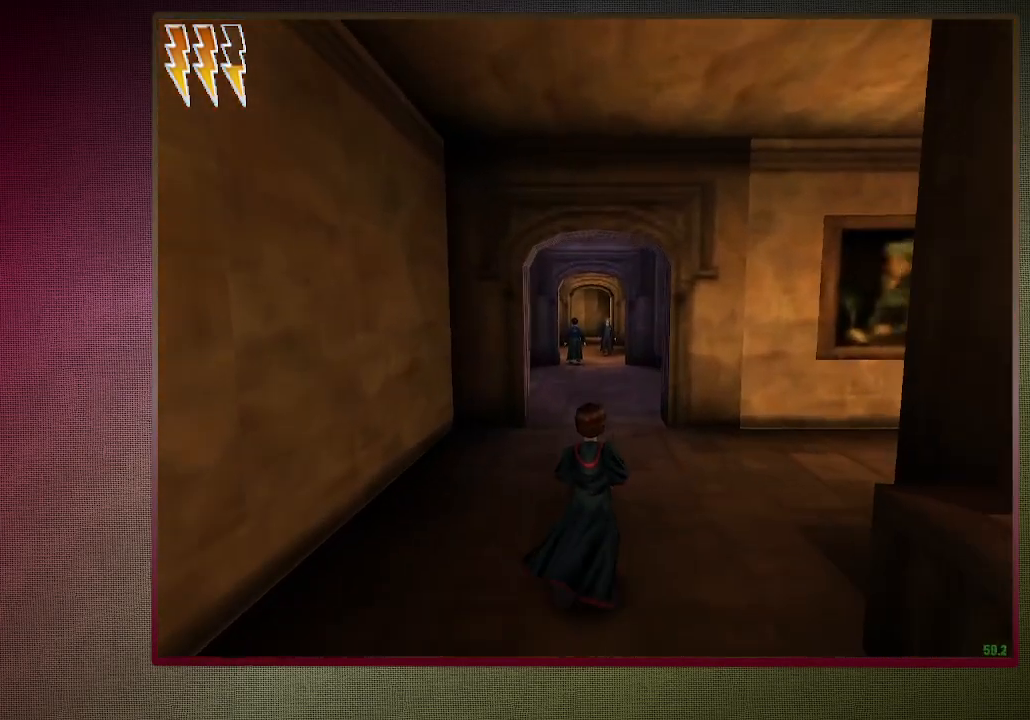
{"keys": ["shift", "space", "w"], "mouse": [], "events": []}
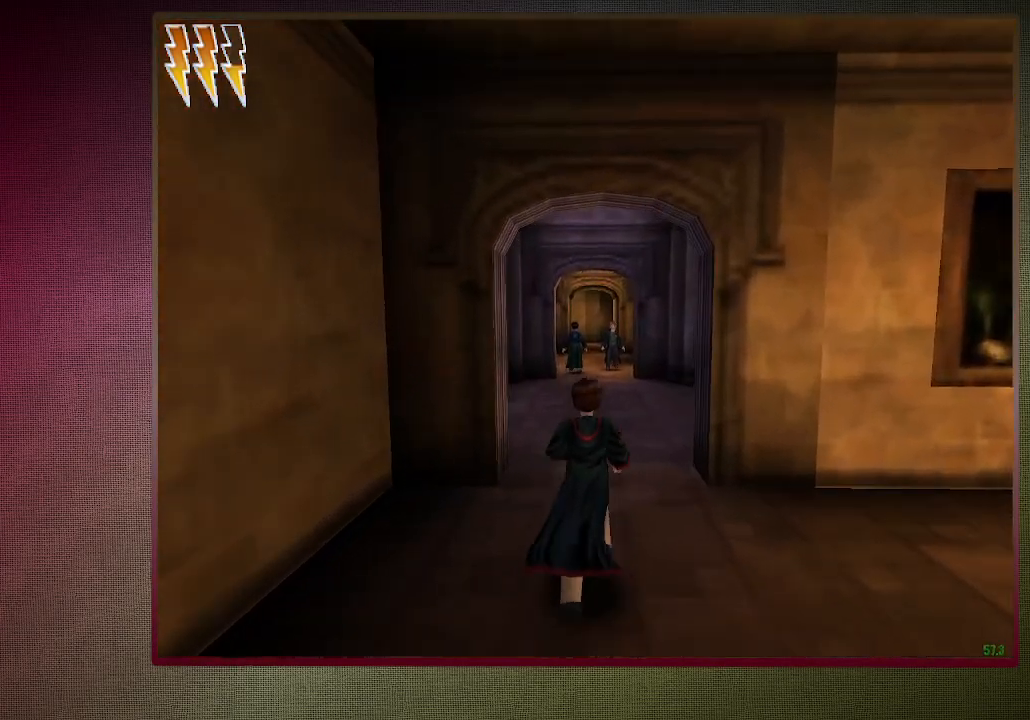
{"keys": ["shift", "space", "w"], "mouse": [], "events": []}
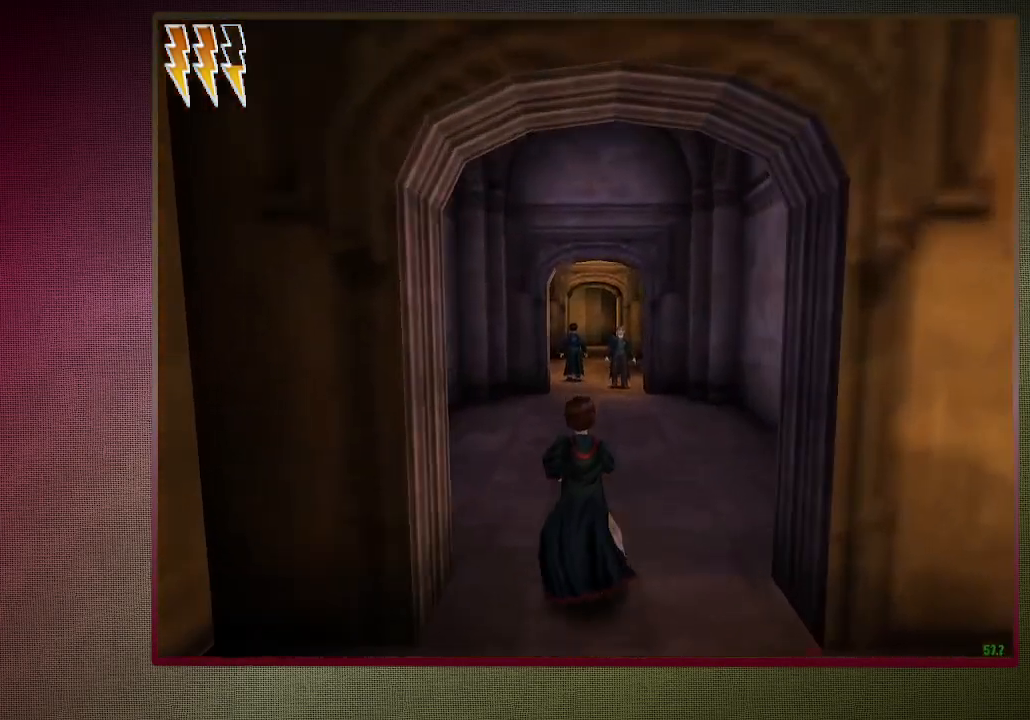
{"keys": ["shift", "space", "w"], "mouse": [], "events": []}
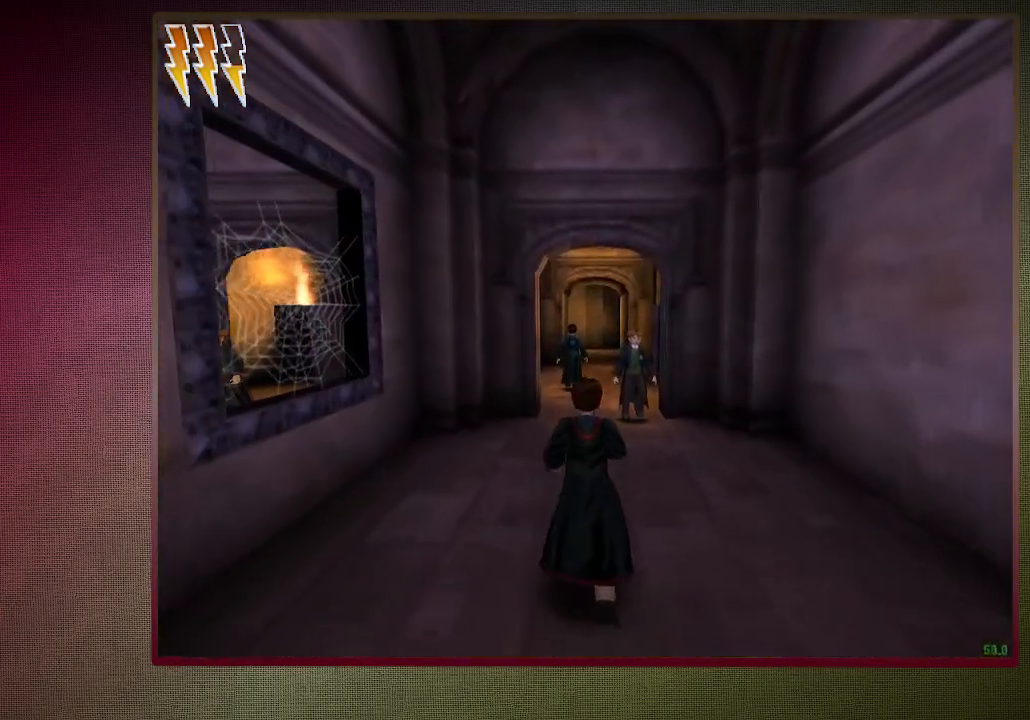
{"keys": ["shift", "space", "w"], "mouse": [], "events": []}
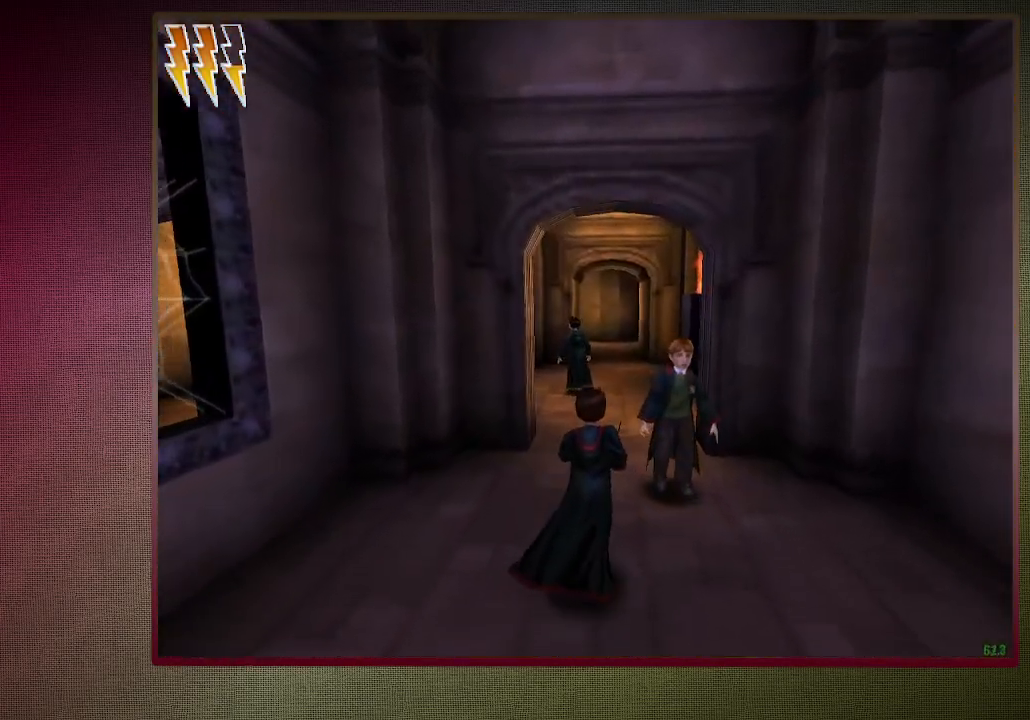
{"keys": ["shift", "space", "w"], "mouse": [], "events": []}
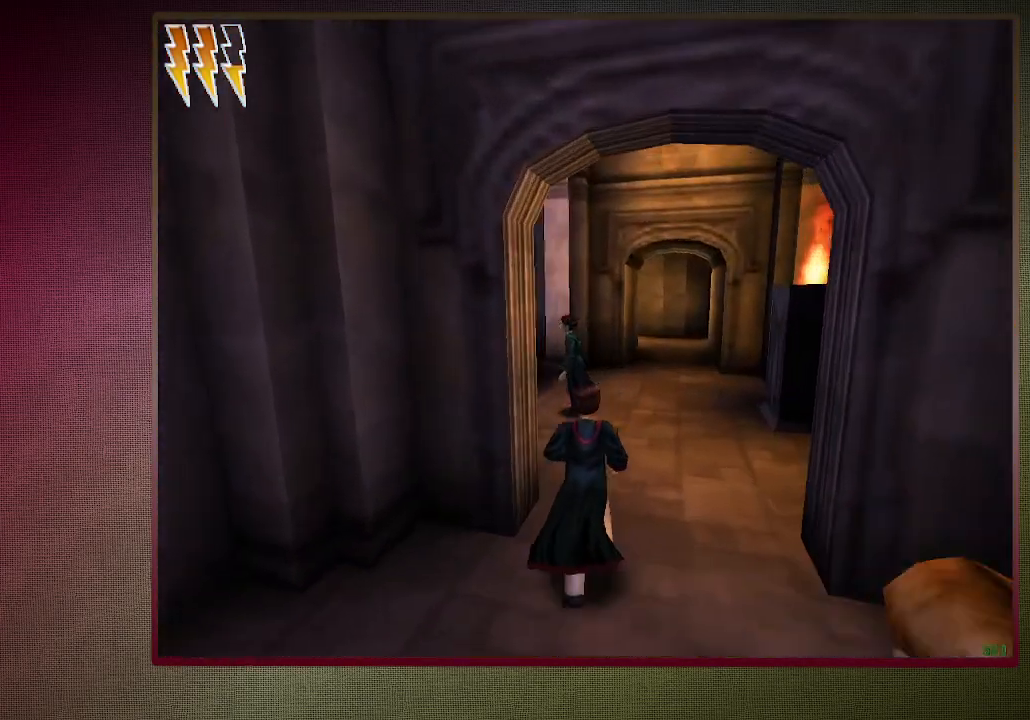
{"keys": ["shift", "space", "w"], "mouse": [], "events": [[250, "d", "down"], [483, "d", "up"]]}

======

[INSTRUCTIONS TO FOLLOW]:
Word for word, restate the material above; do not carry over the pictures.

[EXERCISE ANSWER]:
{"keys": ["shift", "space", "w"], "mouse": [], "events": []}
{"keys": ["shift", "space", "w"], "mouse": [], "events": []}
{"keys": ["shift", "space", "w"], "mouse": [], "events": []}
{"keys": ["shift", "space", "w"], "mouse": [], "events": []}
{"keys": ["shift", "space", "w"], "mouse": [], "events": []}
{"keys": ["shift", "space", "w"], "mouse": [], "events": [[250, "d", "down"], [483, "d", "up"]]}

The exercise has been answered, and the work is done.